SQL Server Performance Case Studies

False starts can waste a lot of time when performance tuning SQL Server-based applications. Here’s a classic example. As the SQL Server DBA, I got a call from our company’s networking department (LAN, WAN management). They wanted me to run a SQL Server Profiler trace on a Bill of Lading document that was initiated at a remote office. Apparently, a manager at the remote site was complaining that producing a Bill of Lading was taking way too long. Apparently, it took from 6-20 minutes to run and print, which everyone at the remote office thought was too long.
The Bill of Lading document they were running was created in-house by our company’s report development staff. It was created using Crystal Reports, and the data was supplied by a SQL Server I managed.

The user’s from the remote office accessed the Bill of Lading printing functionality from the home office over a T-1 line. The document is initiated and printed at the remote office, but it actually is created at the home office on the Crystal Reports Server using data supplied by the SQL Server.

After the manager at the remote office complained about the document taking too long to run, for some reason the networking department was first contacted about the problem. I guess this was because someone thought that it would be the best place to start tracking down this performance problem. So they started by running their own network traces, but they couldn’t find any problems due to the T-1 line. After exhausting all of their options, they decided to contact me, wanting me to run a Profiler trace. At this point I had not heard about the performance problem, and didn’t know the details.

So without knowing much about the problem, I performed a Profiler trace several different times as different Bill of Ladings were created. Each time the Bill of Lading query ran in SQL Server, it took about 3-4 minutes to complete. This accounted for part of the time it took to run the document, but it wasn’t the 6-20 minutes the remote office said the documents took to run.

So the first thing I did was look at the query that was running on SQL Server. It was a query based on a view, and it was sent to SQL Server from the Crystal Report Server whenever the Bill of Lading report was run. The query itself returned a lot of columns, and it had one sort, but the WHERE clause was very simple with a single equality clause. By itself, this query didn’t look too bad.

But since this query was based on a view, my next step was to review the view. As I mentioned earlier, the report was developed in-house by our report development staff. I don’t get involved in report development, so I rarely ever take the time to review the views they create. I wish I could review every view and query produced by our report development staff, but the produce hundreds of reports a year, and I am only brought in for special problems.

DIRECTIVES ▸
A – Name each software product or tool mentioned in the SQL Server case study.
B – In the SQL Server case study, rewrite everything from "So the first" down to "for special problems.", changing "Bill of Lading" to "shipping manifest".
C – Continue the SQL Server performance case study beyond its final sentence.

GIVEN DATA ▸
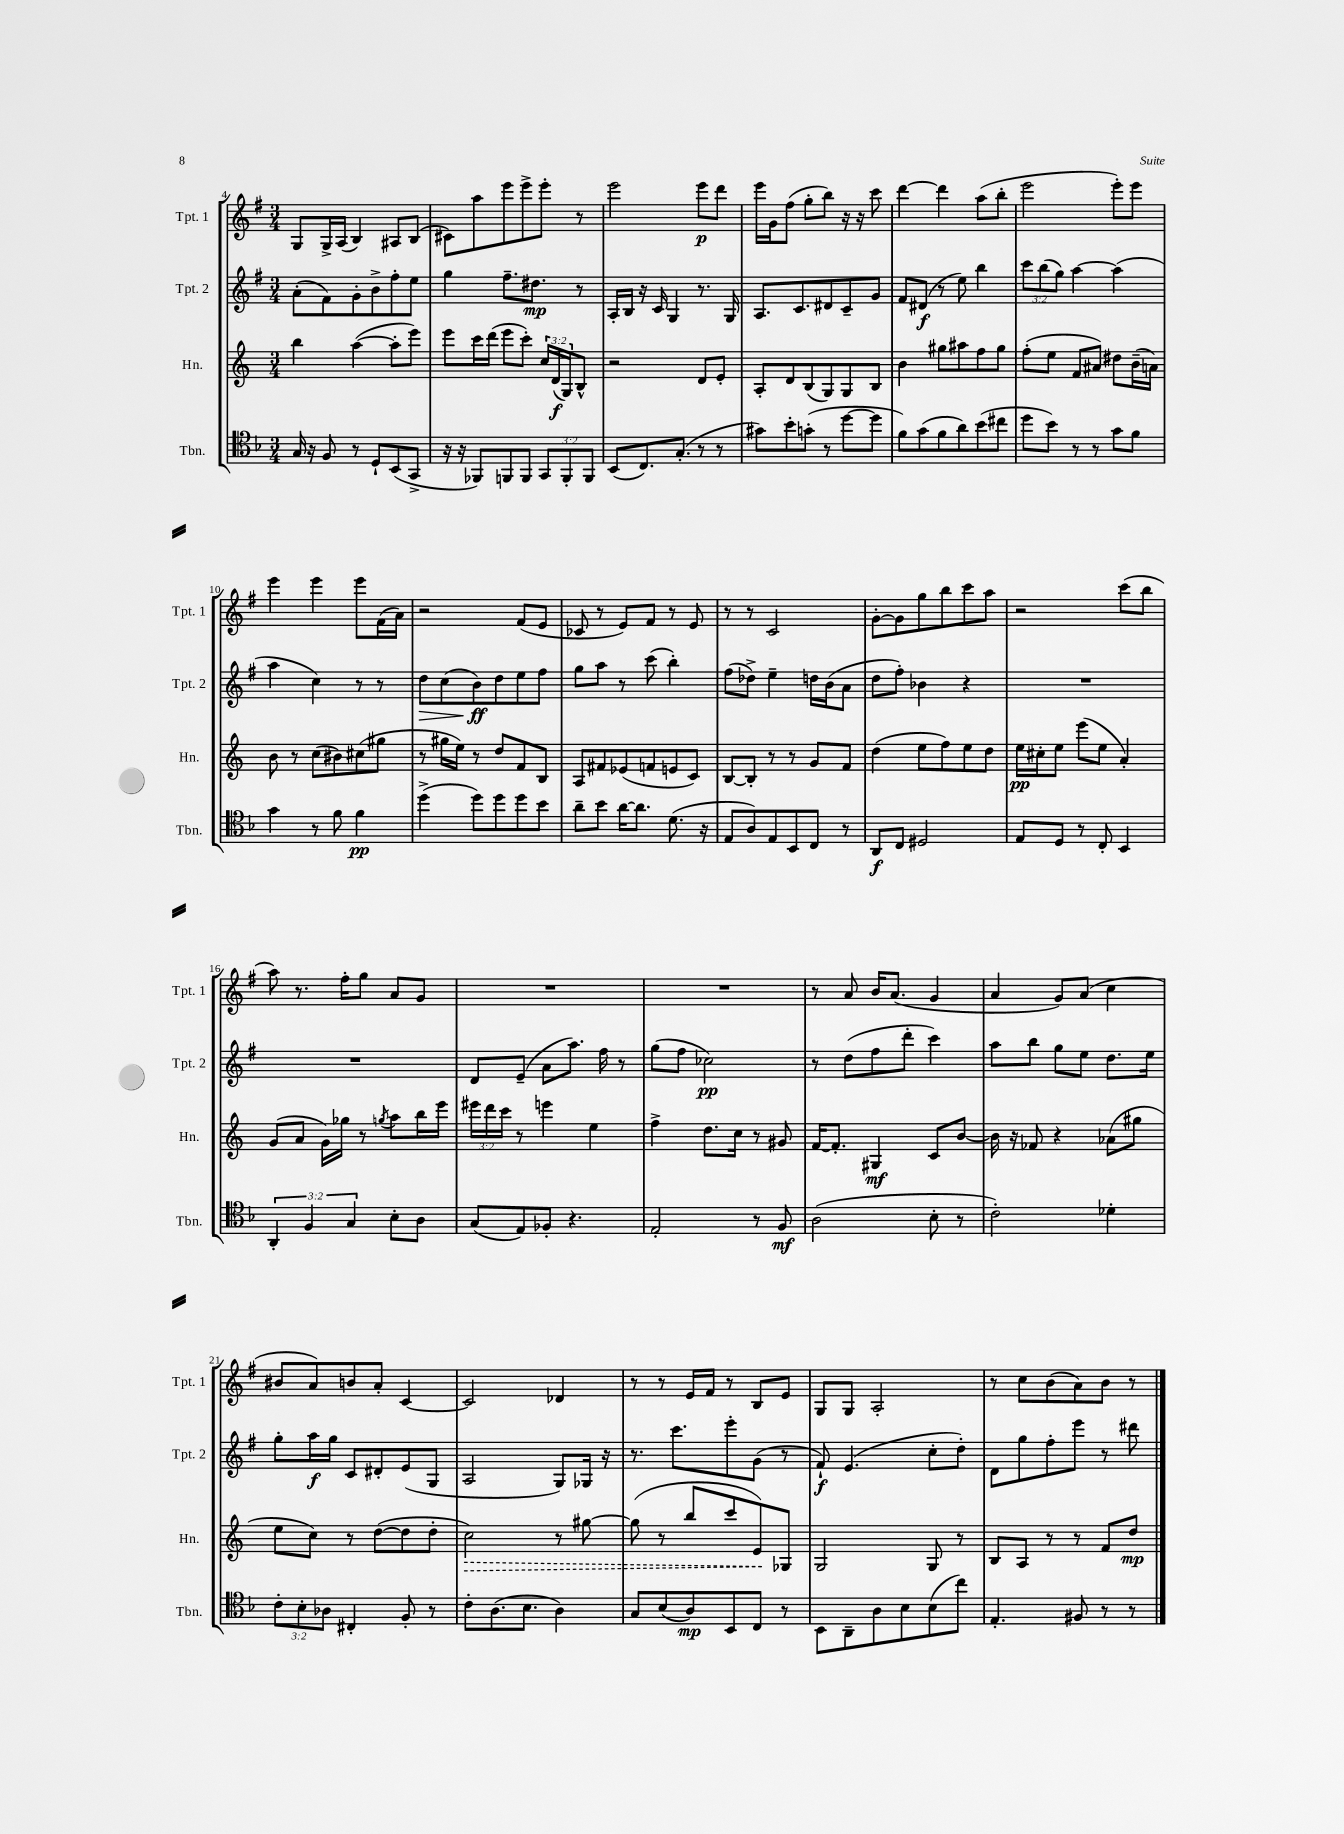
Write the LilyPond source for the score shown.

EXPECTED RESULTS ▸
A – SQL Server, SQL Server Profiler, Crystal Reports, Crystal Reports Server

B –
So the first thing I did was look at the query that was running on SQL Server. It was a query based on a view, and it was sent to SQL Server from the Crystal Report Server whenever the shipping manifest report was run. The query itself returned a lot of columns, and it had one sort, but the WHERE clause was very simple with a single equality clause. By itself, this query didn’t look too bad.

But since this query was based on a view, my next step was to review the view. As I mentioned earlier, the report was developed in-house by our report development staff. I don’t get involved in report development, so I rarely ever take the time to review the views they create. I wish I could review every view and query produced by our report development staff, but the produce hundreds of reports a year, and I am only brought in for special problems.

C –
At first glance, the SELECT statement used in the view was huge. It involved two multiple-join SELECT statements with complex WHERE clauses that were combined with a UNION statement. Without getting into much detail, my first assumption was that the view’s complexity was the biggest problem, but it wasn’t.

Because the view was so complex, I didn’t relish spending a lot of time reverse engineering it to see how it worked. So what I did first was to run the query that used the view to see its results. Again, this is the query that is sent from the Crystal Reports Server to SQL Server to return the required rows. After doing this, it was immediately apparent what the problem was. Can you guess what it was?

If you are not familiar with Bill of Lading documents, they are generally short documents (1-2 pages) that describe all of the product orders that are being shipped at a particular time. But when I ran the query, I found out that over 11,000 rows were returned, which of course did not make a lot of sense. At this point I contacted the developer of the report to find out why they were returning over 11,000 rows if they only needed a handful of them.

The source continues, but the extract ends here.